Court puts hold on magistrate’s order for Horse Power Pavilion


A May 11 ruling in Walton County Circuit Court has put a 90-day hold on a Walton County Code Compliance magistrate’s order for the stage and bar at Horse Power Pavilion to be removed or a county permit obtained for the structures. Constructed from metal shipping containers and in place within a pole barn, the structures are used for performances and food and beverage service on the property. It is located on 30+ acres on SR-20 west of Freeport and features a coffee shop, bistro, and accommodations together with event hosting.

There has been conflict between the county and the venue for a number of years since landowners Kate and Fred Holland began operations in 2019, including a federal lawsuit filed in 2022 by Hollands.

The recent court ruling provides for operations to continue in the current manner during the 90-day period.     

Walton County Circuit Court Judge David Green issued the May 11 ruling, after the property owners and their company, Florida Teepee, L.L.C., challenged the magistrate’s February 2023 order in circuit court.

On Feb. 15, Walton County Code Compliance Magistrate Hayward Dykes had found the property in violation of its development order, and his earlier order issued in December 2021, due to the property owners having failed to remove or obtain a permit for the stage and bar construction. Walton County Code Compliance officers had testified that the stage and bar had not been part of the plans approved for the development order for the property and that their construction had not been authorized.

Dykes had set an April 3 deadline for proper permitting or removal of the stage and bar structures, According to the magistrate’s order, failure to comply with the order by that date was to result in a $50,000 fine and additional fines of $500 per day for each day of noncompliance.

Judge Green noted that the plaintiffs (the Hollands and their company, Florida Teepee, L.L.C.) had asked the magistrate for a stay of his order pending their appeal of the decision “which the magistrate denied without providing any findings for the denial.”
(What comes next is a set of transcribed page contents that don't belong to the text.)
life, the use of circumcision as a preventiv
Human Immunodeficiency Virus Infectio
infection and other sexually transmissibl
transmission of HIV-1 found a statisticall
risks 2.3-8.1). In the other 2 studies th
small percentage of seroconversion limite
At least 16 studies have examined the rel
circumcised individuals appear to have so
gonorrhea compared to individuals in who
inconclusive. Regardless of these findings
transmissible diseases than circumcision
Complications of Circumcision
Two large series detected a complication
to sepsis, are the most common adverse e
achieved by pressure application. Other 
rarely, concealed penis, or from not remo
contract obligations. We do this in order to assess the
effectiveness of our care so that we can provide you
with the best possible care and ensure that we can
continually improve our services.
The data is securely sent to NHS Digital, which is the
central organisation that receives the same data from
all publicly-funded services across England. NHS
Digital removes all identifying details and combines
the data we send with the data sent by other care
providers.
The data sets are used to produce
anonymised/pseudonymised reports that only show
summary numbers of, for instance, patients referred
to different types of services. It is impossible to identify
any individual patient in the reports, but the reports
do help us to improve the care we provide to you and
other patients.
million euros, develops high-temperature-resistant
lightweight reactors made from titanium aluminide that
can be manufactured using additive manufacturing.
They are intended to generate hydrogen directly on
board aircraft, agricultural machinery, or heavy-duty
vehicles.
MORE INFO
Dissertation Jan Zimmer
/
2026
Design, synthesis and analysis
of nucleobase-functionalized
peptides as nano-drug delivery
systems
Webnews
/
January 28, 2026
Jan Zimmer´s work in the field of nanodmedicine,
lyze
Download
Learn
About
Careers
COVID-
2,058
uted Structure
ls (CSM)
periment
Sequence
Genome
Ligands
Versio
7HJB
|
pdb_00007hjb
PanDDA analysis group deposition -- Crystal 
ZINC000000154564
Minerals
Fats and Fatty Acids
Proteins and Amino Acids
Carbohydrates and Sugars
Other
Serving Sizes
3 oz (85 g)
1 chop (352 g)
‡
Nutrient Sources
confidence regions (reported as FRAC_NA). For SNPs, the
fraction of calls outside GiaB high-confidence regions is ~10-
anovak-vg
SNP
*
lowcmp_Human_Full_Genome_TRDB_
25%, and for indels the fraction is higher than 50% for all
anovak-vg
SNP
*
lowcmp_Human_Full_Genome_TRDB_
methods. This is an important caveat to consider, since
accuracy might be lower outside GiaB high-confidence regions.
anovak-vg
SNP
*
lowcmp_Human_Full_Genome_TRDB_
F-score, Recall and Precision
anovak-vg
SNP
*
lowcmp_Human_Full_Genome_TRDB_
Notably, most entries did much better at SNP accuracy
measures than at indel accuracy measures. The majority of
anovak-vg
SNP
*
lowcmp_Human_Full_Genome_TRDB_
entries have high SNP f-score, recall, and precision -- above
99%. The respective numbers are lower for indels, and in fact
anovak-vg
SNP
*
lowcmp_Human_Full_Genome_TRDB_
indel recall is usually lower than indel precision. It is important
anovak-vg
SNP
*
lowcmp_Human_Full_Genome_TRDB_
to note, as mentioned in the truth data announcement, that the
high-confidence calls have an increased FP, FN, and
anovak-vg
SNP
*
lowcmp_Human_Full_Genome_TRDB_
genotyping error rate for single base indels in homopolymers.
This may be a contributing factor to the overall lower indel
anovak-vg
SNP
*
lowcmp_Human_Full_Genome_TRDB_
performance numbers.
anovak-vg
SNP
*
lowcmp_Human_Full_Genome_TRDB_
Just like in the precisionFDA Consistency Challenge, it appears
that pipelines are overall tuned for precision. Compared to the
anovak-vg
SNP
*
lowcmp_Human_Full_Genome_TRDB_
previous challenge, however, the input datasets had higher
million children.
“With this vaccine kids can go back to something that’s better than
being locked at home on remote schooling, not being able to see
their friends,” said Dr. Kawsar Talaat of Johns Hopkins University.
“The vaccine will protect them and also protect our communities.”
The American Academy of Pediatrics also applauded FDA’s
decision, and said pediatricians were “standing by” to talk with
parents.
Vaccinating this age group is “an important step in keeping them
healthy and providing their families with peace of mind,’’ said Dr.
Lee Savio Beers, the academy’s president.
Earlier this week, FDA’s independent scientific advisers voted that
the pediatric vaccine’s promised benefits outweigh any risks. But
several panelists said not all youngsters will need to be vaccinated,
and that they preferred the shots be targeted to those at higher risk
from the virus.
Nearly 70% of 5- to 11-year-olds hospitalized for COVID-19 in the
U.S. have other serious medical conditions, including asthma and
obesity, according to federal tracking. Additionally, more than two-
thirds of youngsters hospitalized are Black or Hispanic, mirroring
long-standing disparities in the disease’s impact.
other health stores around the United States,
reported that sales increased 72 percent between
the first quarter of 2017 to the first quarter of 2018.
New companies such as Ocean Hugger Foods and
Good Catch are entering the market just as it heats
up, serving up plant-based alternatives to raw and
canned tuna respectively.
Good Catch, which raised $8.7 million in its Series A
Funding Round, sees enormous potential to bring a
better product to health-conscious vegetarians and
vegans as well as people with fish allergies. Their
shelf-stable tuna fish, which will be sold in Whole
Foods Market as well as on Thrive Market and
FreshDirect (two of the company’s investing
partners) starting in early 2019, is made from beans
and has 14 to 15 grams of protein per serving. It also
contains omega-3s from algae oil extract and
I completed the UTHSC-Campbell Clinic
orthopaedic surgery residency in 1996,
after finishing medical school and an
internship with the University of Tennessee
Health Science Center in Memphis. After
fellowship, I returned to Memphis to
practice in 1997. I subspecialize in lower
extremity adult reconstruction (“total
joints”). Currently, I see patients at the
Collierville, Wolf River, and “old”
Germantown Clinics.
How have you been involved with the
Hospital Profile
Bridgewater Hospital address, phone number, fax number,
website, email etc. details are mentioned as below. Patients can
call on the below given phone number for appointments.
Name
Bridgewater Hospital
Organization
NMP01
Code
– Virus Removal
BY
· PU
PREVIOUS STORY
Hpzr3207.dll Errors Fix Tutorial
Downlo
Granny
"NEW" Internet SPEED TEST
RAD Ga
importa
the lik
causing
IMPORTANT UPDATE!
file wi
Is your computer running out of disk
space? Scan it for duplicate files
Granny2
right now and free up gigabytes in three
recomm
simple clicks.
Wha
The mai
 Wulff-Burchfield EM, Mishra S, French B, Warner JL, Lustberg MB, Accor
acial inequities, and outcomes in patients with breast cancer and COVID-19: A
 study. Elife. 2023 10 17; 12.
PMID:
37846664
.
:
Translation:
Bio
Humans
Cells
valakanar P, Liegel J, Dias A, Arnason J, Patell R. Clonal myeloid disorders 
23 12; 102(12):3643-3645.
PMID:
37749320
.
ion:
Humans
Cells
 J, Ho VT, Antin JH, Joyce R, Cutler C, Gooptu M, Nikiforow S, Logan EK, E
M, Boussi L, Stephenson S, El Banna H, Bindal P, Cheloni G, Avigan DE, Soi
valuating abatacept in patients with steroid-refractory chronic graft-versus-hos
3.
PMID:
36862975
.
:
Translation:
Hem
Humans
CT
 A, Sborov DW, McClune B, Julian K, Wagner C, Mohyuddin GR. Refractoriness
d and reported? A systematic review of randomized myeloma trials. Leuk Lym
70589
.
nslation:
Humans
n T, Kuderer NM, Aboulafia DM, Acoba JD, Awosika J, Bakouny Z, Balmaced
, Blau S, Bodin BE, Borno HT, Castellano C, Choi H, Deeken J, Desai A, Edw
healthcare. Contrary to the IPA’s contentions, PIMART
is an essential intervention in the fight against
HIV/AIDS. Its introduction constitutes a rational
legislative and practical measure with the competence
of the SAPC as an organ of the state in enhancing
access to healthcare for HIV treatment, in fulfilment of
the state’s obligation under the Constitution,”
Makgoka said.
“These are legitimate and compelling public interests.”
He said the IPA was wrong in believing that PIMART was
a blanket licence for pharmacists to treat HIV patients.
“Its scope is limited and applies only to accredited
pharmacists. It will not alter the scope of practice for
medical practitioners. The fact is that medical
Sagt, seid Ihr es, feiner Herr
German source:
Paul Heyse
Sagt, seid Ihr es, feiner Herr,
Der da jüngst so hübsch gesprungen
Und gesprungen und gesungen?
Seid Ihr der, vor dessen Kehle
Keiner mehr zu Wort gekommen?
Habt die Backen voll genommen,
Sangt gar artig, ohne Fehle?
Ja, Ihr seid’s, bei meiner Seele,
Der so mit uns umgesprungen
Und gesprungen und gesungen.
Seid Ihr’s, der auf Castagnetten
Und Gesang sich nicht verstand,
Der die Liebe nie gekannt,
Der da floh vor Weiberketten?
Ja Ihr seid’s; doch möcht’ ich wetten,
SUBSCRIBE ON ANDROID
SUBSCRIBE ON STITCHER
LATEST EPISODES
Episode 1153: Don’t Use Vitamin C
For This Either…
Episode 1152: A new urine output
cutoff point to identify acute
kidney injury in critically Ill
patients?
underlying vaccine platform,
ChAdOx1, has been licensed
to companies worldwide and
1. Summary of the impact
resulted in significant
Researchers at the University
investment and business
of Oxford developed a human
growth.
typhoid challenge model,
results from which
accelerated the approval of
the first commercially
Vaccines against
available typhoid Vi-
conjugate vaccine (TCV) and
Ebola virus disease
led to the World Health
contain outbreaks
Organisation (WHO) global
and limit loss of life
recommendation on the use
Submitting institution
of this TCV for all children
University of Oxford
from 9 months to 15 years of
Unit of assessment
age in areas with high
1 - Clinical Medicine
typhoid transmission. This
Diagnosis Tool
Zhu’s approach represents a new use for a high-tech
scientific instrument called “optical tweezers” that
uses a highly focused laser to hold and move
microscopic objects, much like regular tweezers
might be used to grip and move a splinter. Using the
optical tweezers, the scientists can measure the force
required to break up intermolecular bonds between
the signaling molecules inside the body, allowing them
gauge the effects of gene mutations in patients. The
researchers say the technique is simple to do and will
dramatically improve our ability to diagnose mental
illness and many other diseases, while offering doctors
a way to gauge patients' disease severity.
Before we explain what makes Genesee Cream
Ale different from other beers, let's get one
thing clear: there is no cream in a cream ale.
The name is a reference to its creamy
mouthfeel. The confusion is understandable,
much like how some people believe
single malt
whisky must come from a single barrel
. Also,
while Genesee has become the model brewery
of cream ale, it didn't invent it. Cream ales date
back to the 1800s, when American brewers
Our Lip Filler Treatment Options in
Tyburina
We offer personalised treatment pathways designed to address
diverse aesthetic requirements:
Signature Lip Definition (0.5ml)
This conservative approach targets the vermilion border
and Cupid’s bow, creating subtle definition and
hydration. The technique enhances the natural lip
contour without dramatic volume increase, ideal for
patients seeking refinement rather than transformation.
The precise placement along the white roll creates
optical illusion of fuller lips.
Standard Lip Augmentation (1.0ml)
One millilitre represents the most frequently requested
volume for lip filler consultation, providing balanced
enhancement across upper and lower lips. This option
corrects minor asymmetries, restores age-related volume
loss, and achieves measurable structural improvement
Judge Green also observed that the plaintiffs had alleged that Walton County had approved a field change in June 2021 that had included steel containers being placed in the pole barn—and that the property owners had stated that the approved change had required the containers being “permanently affixed and attached through the cement foundation of the pole-barn.”

Judge Green noted that removing the permanently-fixed containers would cause “irreparable harm,” would be “unduly expensive,” and would likely damage the cement foundation of the pole barn.

He indicated, as well, that the plaintiffs had gone to the Walton County Building Department the week following the magistrate’s Feb. 15 order to request permitting of the steel containers and had been told that the containers did not require a building permit.

Judge Green referenced a March 1 notice of violation from Walton County Code Compliance charging the property owners with violation of the magistrate’s order and of the Walton County Outdoor Events Ordinance and directing that they immediately correct the violation and cease all event, rallies, and gathering not allowed in the development order/in violation of the ordinance. He noted that the property owners had alleged that the corrective action directed “impermissibly infringes” on their First Amendment right to freedom of assembly.

Judge Green’s ruling called for a stay/hold on the magistrate’s order and for a 90-day period of maintaining the “status quo” on the property, during which time the property owners were to be allowed to “continue to operate and use their real property.” It also put a stay on any additional citations, fines, or magistrate hearings by the county during the 90-day period.

“At the conclusion of the ninety (90) day stay, the parties shall schedule a Case Management Conference with this Court to determine if the stay should be lifted or remain in place,” Judge Green concluded.

Contacted on May 19, Kate Holland described the decision as a “90-day cease fire.” She envisioned the county then presenting a proposal for a resolution of the matter and the parties working together to achieve that end.

While welcoming that possibility, Holland complained, “It shouldn’t have taken 4 1/2 years.”